O tomate rasteiro
O sol estava quente demais naquele domingo de manhã. A feira fervilhava, sacolas se esbarrando, o garapeiro moía a cana, e o pasteleiro não sabia a quem atender primeiro: ‘Sai um de queijo e três de palmito”.
O cego dedilhava um violão descascado, cantando “Eu voltei, agora pra ficar, pois aqui.. aqui é meu lugar…” Amigos conversavam distraídos impedindo o trânsito, e os poodles esticavam os focinhos nas pernas dos passantes. Um domingo típico na avenida cheia de carros mal estacionados, que garantiam o dia dos solícitos guardadores. Um homem magro, de óculos, olhava os tomates na banca de um japonês, absorto, como se estivesse mergulhado em lembranças. O japonês, de olho no freguês, informou:
– Esse é o tomate rasteiro, bom pra molho, barato…
A voz do feirante trouxe o homem de volta.
– Eu sei. Minha mãe plantava esse tipo de tomate no nosso quintal quando eu era criança…
– Muito bom, casca firme, resistente, bom pra molho, repetiu o feirante… Bom pra macarronada… muito bom. Quer levar?
O homem não respondeu.
– Não é muito bonito como os outros, mas a qualidade é de primeira, insistia o feirante.
Entre um freguês e outro, o japonês voltava para falar sobre o jeito de cultivar o tomate, o rendimento da produção.
– É da minha horta, sem agrotóxico, o senhor vai gostar.
– Minha mãe colhia direto do pé para fazer salada… me deu saudade ver esse tomate. Ela fazia uma torta de massa bem fininha com ele e cebola por cima… Salpicava queijo ralado e orégano
– Era pizza, não?
– Não, não era pizza. Era uma torta diferente… nunca mais comi igual.
– Ela ainda planta?
-Ah! Não, não, isso faz muito tempo, minha mãe já morreu, a horta não existe mais…
– Fazia também uma sopa de legumes com carne. Os tomates ficavam inteiros, boiando, bem cozidos por dentro, mas a casca só rompia no prato, quando a gente enfiada a colher…
– Devia ser gostosa, né, perguntou o feirante saboreando em pensamento, a boca quase salivando…
– Era muito boa, não sei o que era melhor, o gosto ou o cheiro. Perto da hora da janta, enquanto a panela fervia, o aroma da sopa se espalhava pela casa. Eu molhava os pedaços de pão no caldo… um gosto inesquecível.
– Vai levar, então, aproveita, tá barato!
O homem pegou uma bacia e começou a enchê-la de tomates, escolhendo um a um, alisando com carinho, como se estivesse colhendo da horta do quintal de sua infância…

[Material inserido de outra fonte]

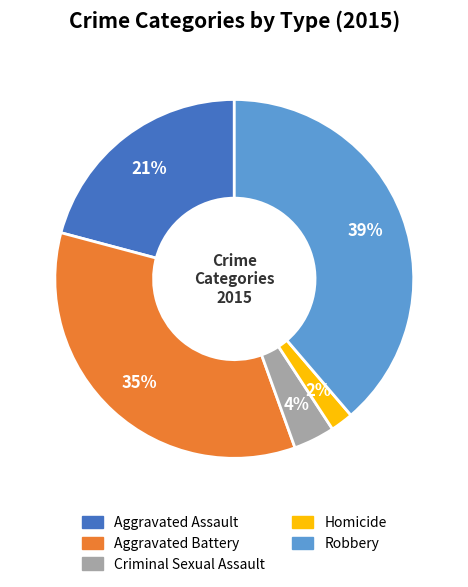

Is Criminal Sexual Assault the majority of the pie?

No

De repente, sentiu uma mão ansiosa em seu braço. Era uma mulher forte, dessas despachadas que tomam todas as providências na vida. Tinha os quadris largos, as pernas grossas um pouco apertadas na bermuda preta de lycra e os seios fartos sob a camiseta azul. Usava batom vermelho demais para uma manhã tão ensolarada, e os cabelos tintos de acaju, seguros numa tiara marrom.
-Vamos Alencar?!
O homem estremeceu.
– Eu…
Ele começou a falar, ela olhou para a bacia de tomates, indignada, e foi logo dizendo em voz alta:
– Eu já comprei tomates.
– Mas… esses…
Não teve chance de falar da horta da mãe, da saudade de morder uma fatia grossa de tomate rasteiro temperado com limão, azeite, sal e pimenta do reino.
– Deixe esses tomates aí, Alencar…
– “Dona, é tomate rasteiro, igual ao da horta da…” tentou interferir o feirante.
– Não, não, não… já comprei, disparou a mulher, apressada e impaciente…
– Dinorá, eu quero levar um pouco desses tomates…
Dinorá ignorou as palavras do marido, pegou a bacia da mão dele e devolveu os tomates à banca.
– Me ajude aqui com essas sacolas, Alencar.
O homem de óculos olhou para o japonês, constrangido, os olhos marejados… Pegou as sacolas da mão da mulher e se misturou à multidão. O japonês, então, encheu um saquinho de tomates, rapidamente, deixou os fregueses esperando na banca com as bacias cheias e correu atrás do casal. Dinorá andava depressa, Alencar tentava acompanhar. O feirante gritou, já íntimo: – Ei, seu Alencar… e estendeu o braço.
Alencar olhou para trás, diminuiu o passo, viu a sacola de tomates, esticou o braço e pegou. O japonês sorriu satisfeito. Foi como passar o bastão da solidariedade, bem ali, na maratona domingueira da avenida Portugal. Ainda bem que Dinorá não viu.